* **PROBLEM TO SOLVE**:
Reproduce the lines of the listing below verbatim, starting at its first line and ending with the line that contains "pierwszym a już", both included.

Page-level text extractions
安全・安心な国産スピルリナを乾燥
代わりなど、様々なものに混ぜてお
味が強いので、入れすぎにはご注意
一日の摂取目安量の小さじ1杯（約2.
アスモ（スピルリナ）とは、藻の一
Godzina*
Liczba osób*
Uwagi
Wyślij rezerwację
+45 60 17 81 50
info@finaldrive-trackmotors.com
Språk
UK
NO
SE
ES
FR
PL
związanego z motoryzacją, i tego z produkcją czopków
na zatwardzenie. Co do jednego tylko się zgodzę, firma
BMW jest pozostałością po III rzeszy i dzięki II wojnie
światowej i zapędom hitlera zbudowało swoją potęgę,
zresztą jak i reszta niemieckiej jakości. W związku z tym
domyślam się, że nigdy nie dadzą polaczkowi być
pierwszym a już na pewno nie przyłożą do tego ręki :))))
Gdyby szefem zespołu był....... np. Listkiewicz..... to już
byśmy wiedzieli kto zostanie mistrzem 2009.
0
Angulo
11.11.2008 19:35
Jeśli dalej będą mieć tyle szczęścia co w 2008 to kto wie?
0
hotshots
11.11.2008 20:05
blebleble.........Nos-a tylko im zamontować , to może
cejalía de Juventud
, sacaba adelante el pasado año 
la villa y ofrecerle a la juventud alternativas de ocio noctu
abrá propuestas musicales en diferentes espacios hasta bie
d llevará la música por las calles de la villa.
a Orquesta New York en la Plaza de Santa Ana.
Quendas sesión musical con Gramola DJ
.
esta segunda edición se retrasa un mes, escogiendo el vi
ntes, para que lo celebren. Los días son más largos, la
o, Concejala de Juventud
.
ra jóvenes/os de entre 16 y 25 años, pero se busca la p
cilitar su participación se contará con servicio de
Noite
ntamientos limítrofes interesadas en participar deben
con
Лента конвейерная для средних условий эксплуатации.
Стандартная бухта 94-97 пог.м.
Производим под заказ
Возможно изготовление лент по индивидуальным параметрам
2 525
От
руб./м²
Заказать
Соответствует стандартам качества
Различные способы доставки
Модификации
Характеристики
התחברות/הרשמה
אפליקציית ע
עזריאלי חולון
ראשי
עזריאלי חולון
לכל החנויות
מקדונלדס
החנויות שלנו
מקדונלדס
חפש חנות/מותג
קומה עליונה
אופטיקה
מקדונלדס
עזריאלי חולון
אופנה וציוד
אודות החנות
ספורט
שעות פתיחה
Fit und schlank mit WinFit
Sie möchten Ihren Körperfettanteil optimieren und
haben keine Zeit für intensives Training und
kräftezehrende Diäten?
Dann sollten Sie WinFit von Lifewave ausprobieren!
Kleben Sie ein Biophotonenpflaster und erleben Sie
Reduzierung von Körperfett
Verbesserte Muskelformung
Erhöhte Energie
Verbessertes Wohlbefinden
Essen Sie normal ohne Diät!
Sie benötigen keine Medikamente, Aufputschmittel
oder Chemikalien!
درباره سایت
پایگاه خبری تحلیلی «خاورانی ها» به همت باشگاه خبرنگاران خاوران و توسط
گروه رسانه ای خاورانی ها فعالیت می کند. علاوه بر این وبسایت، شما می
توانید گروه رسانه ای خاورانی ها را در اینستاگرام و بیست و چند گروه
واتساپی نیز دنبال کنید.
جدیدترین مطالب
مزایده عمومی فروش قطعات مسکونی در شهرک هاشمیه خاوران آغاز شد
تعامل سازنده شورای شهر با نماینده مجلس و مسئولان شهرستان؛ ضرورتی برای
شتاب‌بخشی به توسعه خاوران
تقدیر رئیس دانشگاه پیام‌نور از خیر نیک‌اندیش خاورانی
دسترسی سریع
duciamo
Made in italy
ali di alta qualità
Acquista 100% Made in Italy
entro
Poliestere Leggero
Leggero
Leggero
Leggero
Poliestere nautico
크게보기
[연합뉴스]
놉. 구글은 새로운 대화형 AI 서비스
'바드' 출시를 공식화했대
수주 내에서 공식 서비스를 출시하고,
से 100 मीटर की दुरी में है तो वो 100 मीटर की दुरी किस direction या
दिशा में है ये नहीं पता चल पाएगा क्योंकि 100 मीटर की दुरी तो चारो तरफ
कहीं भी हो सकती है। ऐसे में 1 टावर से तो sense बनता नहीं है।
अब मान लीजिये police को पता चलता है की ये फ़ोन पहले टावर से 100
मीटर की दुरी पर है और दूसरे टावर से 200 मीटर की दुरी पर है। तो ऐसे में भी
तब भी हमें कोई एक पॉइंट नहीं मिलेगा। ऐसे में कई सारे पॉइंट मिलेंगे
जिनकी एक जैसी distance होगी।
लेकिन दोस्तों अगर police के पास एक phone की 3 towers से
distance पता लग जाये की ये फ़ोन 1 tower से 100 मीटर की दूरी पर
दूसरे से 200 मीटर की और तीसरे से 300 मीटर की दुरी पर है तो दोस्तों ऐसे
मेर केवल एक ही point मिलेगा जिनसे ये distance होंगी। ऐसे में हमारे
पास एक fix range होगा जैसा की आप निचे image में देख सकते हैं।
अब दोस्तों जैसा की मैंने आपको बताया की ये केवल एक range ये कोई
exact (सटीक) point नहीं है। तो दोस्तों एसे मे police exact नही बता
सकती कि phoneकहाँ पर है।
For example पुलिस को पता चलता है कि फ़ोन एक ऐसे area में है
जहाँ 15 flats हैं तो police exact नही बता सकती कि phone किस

* **ANSWER TO THIS TASK**:
安全・安心な国産スピルリナを乾燥
代わりなど、様々なものに混ぜてお
味が強いので、入れすぎにはご注意
一日の摂取目安量の小さじ1杯（約2.
アスモ（スピルリナ）とは、藻の一
Godzina*
Liczba osób*
Uwagi
Wyślij rezerwację
+45 60 17 81 50
info@finaldrive-trackmotors.com
Språk
UK
NO
SE
ES
FR
PL
związanego z motoryzacją, i tego z produkcją czopków
na zatwardzenie. Co do jednego tylko się zgodzę, firma
BMW jest pozostałością po III rzeszy i dzięki II wojnie
światowej i zapędom hitlera zbudowało swoją potęgę,
zresztą jak i reszta niemieckiej jakości. W związku z tym
domyślam się, że nigdy nie dadzą polaczkowi być
pierwszym a już na pewno nie przyłożą do tego ręki :))))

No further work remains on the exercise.